5 Ingredient Rustic Pizza Dough

With the past few weeks being extremely stressful in the midst of school application deadlines, commuting to Abbotsford for full time work, starting a new private practice on the side plus the usual daily to-do’s of being an adult, I’m relying on my baking stress relief muse to get me through the week. For some reason, I find working with yeast-based doughs to be SO fulfilling to relieve the stress – maybe it’s the kneading process, maybe it’s the delicious outcome that I get to gobble up after, who knows! This past week has been messing around with pizza doughs since I LOVE pizza but find the restaurant stuff too greasy/not very balanced plus the costs add up real quick. After several testing batches, I’ve FINALLY come up with this recipe that fits my texture preference by messing around with my preferred water-to-flour ratio – it’ll be my go to for a nomalicious thin crust pizza or a hearty thicker crust. Best part: it only requires 5 ingredients with 2 of them being water and salt!!
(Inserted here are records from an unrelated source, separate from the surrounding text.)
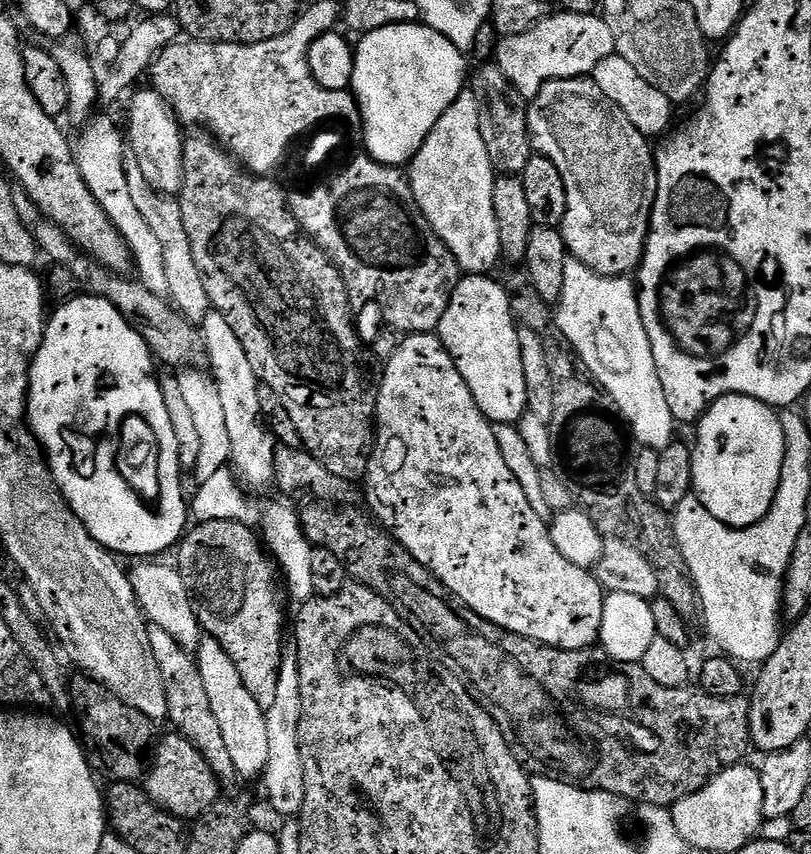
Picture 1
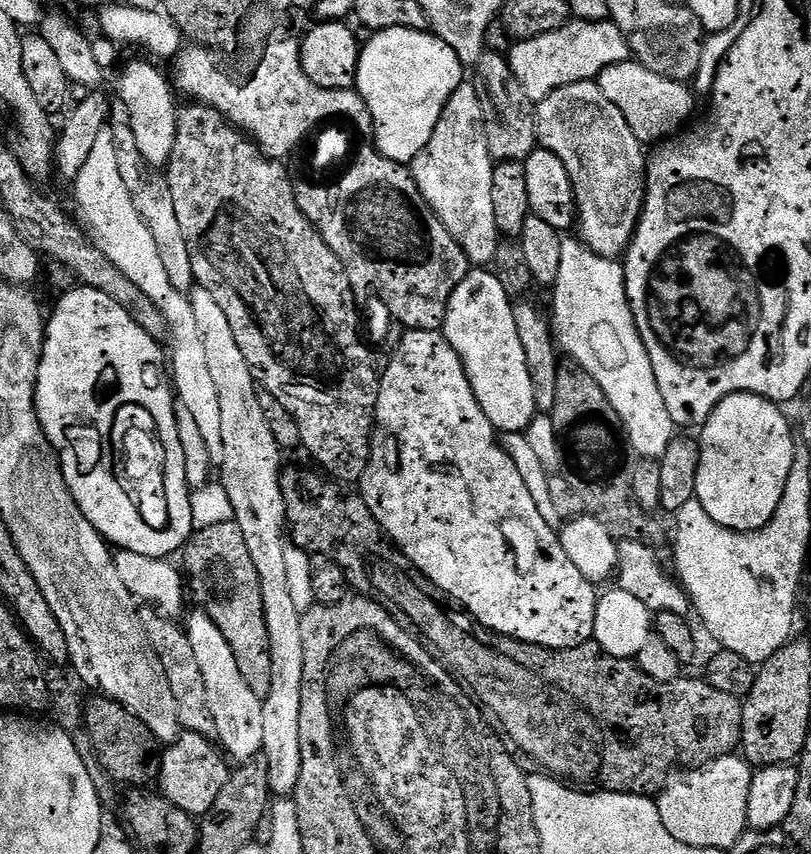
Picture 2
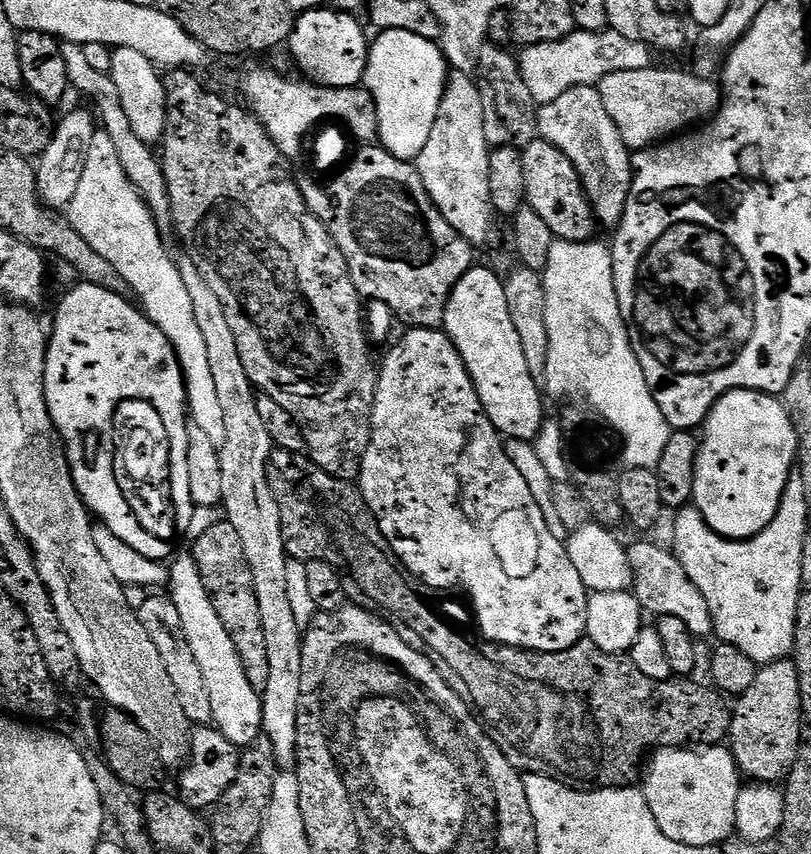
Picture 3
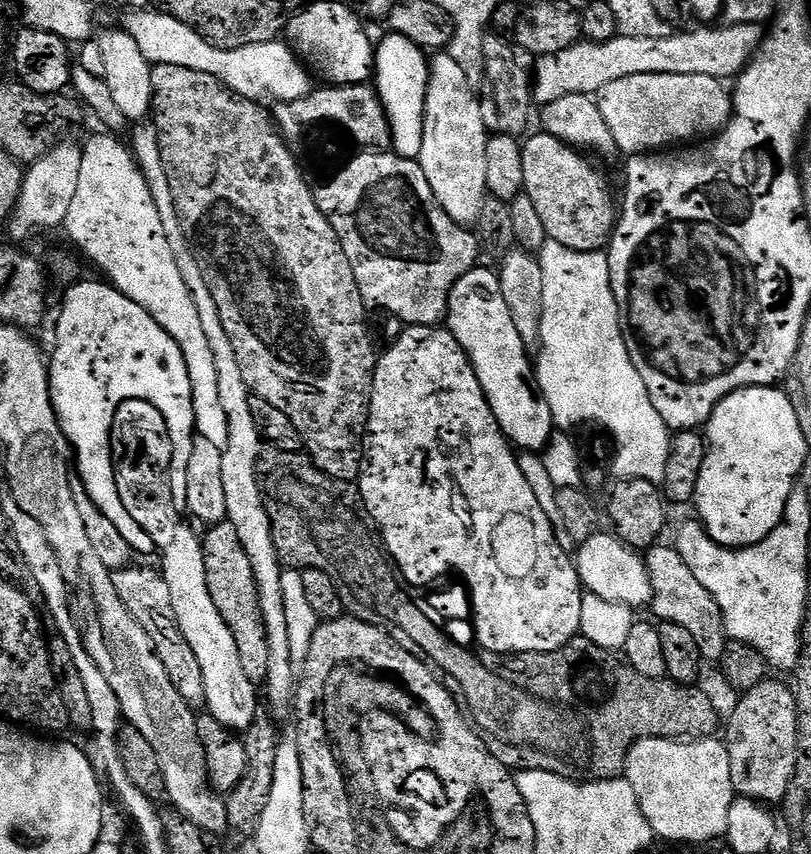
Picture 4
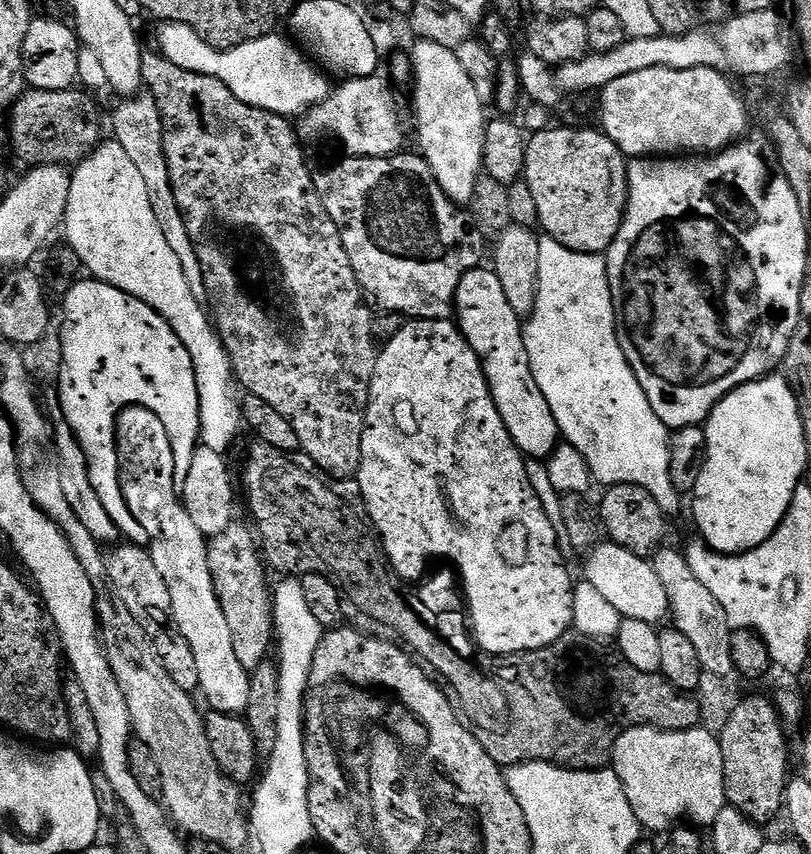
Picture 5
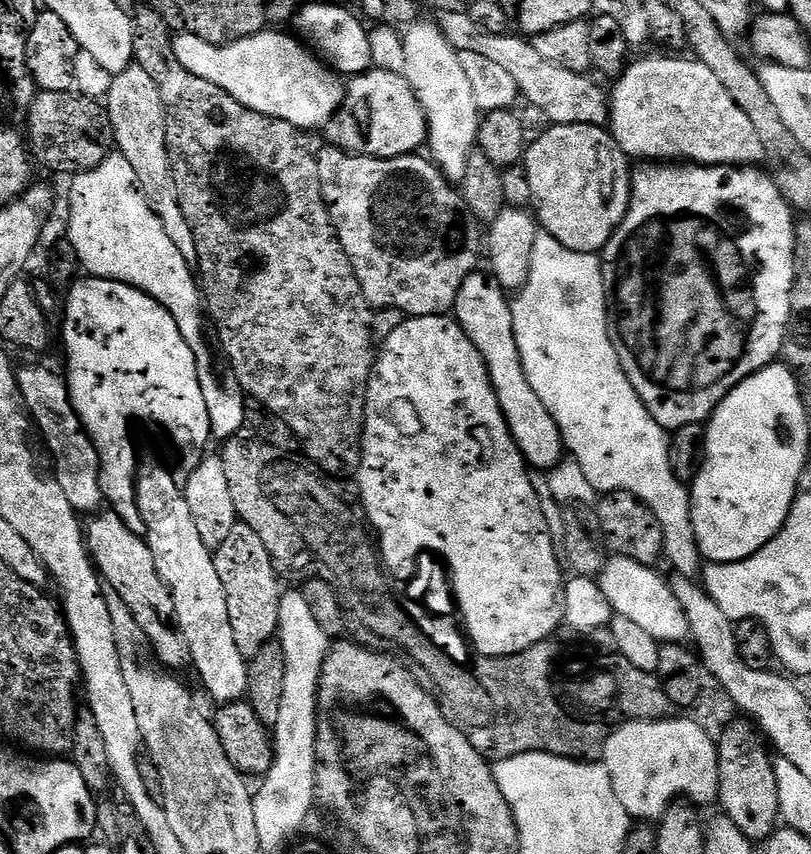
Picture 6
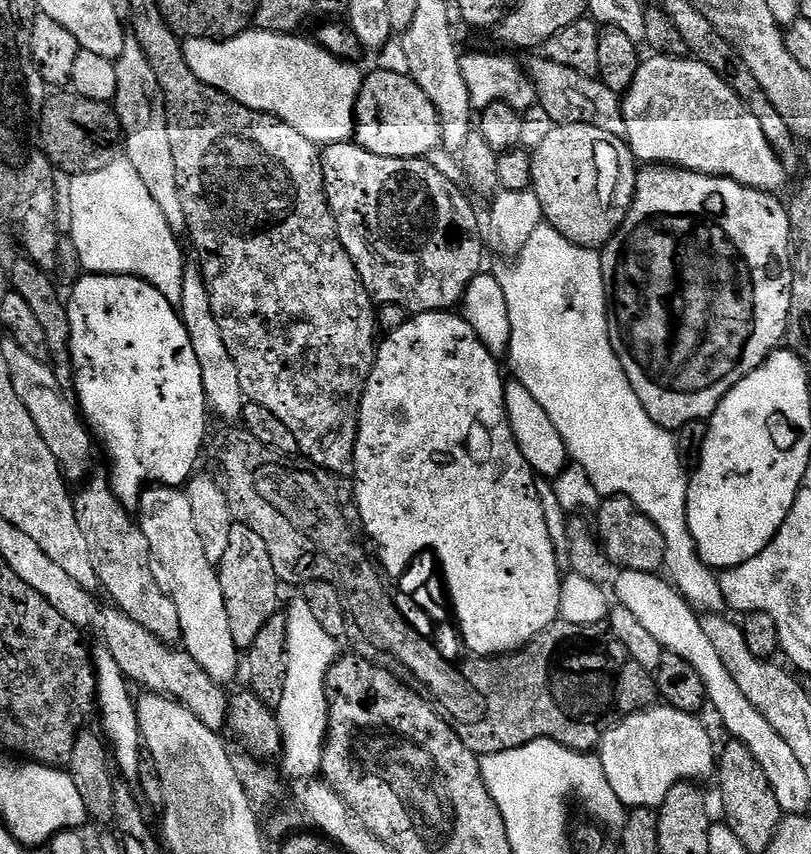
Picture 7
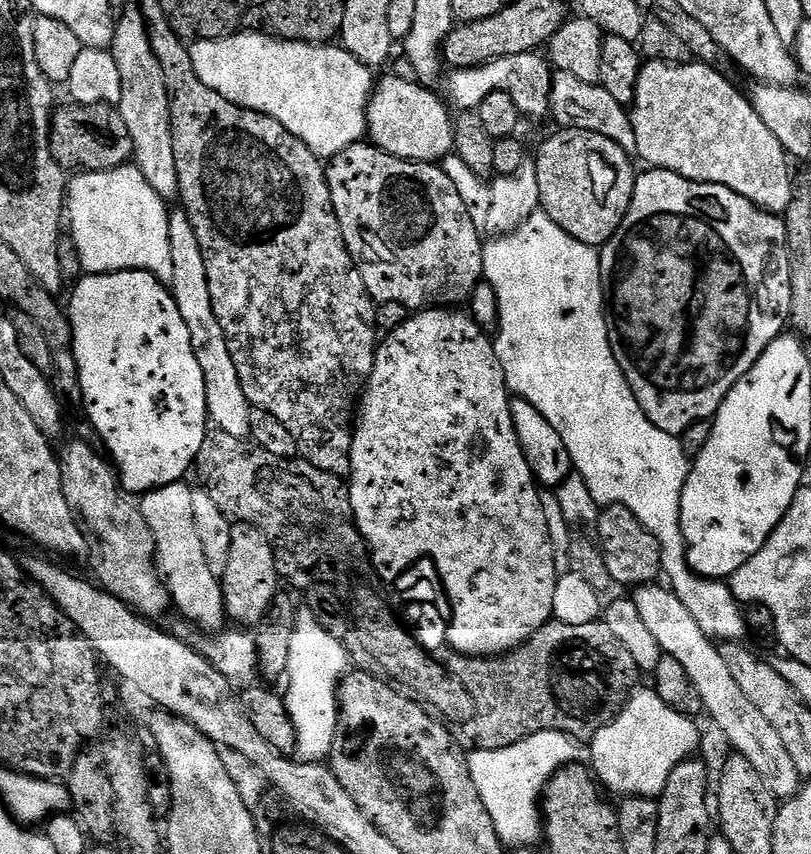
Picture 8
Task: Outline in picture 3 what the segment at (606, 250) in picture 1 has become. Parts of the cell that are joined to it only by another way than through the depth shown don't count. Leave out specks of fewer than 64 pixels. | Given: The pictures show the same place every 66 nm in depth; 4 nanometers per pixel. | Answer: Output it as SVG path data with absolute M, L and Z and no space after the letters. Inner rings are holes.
M599 87L575 88L554 98L554 102L539 105L536 113L539 139L550 142L570 158L572 165L580 171L584 192L592 204L597 225L615 229L624 217L628 196L632 193L634 175L633 153L624 139L624 133L616 120L606 110Z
As a disclaimer, it may throw some of you off at home at how soft/initially sticky this dough can be. Trust me, it’ll work out! If you have a handy-dandy Kitchenaid or similar mixer, it’ll make the dough forming process easier (although during this stressful period, I enjoy getting my hands a bit dirty!) This batch of dough can make 2 x 9 inch thin crust pizzas or 1 x 9 inch thick crust pizza – the thin crust is crunchy with a minor chew while the thick crust is chewy and filling!


  • 225 mL warm water – the warm water will help the yeast dissolve and activated.
  • 1 tsp (5 mL) sugar
  • 1 tsp (5 mL) traditional yeast (or approx 1/2 a pouch). I purchase jars of yeast since I use it quite often.
  • 2 cups (500 mL) white flour
  • 1 tsp (5 mL) salt

What to do:

  1. In a small bowl, mix together warm water and sugar until dissolved. Add yeast. Allow to sit for approx 5-10 minutes to allow yeast to activate. img_1280-1img_1276
  2. In the meantime, mix together flour and salt in a separate, larger bowl.
  3. Make a well in the center of the flour/salt mixture and add the yeast/water/sugar mixture into it. Using your hands (or the dough-hook attachment of your mixture), start working the mixture until it forms a dry-ish dough. At this point, you can either continue using the mixer and mix for another 5 minutes until the dough is elastic/smooth or transfer the dough onto a well floured surface and knead with your hands until smooth/elastic and not sticky. img_1289img_1309
  4. Transfer this dough into a bowl with some oil at the bottom. Cover with a towel allow to proof (or rise) for about 1 hour – try to keep in a warm environment so the yeast can grow and do it’s thang! See how it doubles in size?img_1312
  5. If using the dough for 2 crusts, cut in half. Using your hands or a rolling pin (I prefer my hands), place onto a pizza pan and cover pan with dough. For thinner crusts, it’s easier manipulating the dough with your hands to get every surface of the pan – plus it looks more rustic!
  6. Top with your fav toppings. Stick into the oven at 450 degress F for 10 minutes (or until the outer crust is golden). img_1327
  7. Cool for 5 minutes once cooked. NOM!

Tips & Tricks:

  • Wanting more fibre in your life? Instead of 100% white flour, try a 50% white flour/ 50% whole wheat flour mix!
  • My go-to pizza topping this week? I tried the classic margarita (as shown about) with a tomato sauce, parmesan cheese, fresh mozza (I got mine from Costco), fresh basil then a drizzle of olive oil. I also did a “fajita” inspired pizza using leftover stuff in the fridge: tomato sauce, chicken breast, caramelized onion/red bell peppers topped with Texx-Mex shredded cheese! This combo worked well for the thick crust.
  • Don’t like the pizza sauces you find in your grocery store. Make your own or use your favourite pasta sauce. I used this one (also something I grab at Costco!)
  • Pizza’s are super easy way to get those veggies in and use random stuff that’s been hanging in your fridge. Stick some tomato sauce or olive oil on the crust and adding toppings based on what you have. You might discover a delicious flavour combo that you never would’ve though would taste delish!
  • Finding the dough a bit sticky? Make sure your working surfaces are well floured. I also found the stickiness helpful for the thin crust and getting a perfect layer of crust throughout the pizza pan.
  • I used a non-stick pizza pan that fits in our toaster oven in this recipe but a traditional pizza pan will work as well!
  • I recommend allowing the pizza to cool before eating. It will allow the toppings to set.. plus no one likes a burned top-of-mouth when eating a super hot slice of pizza!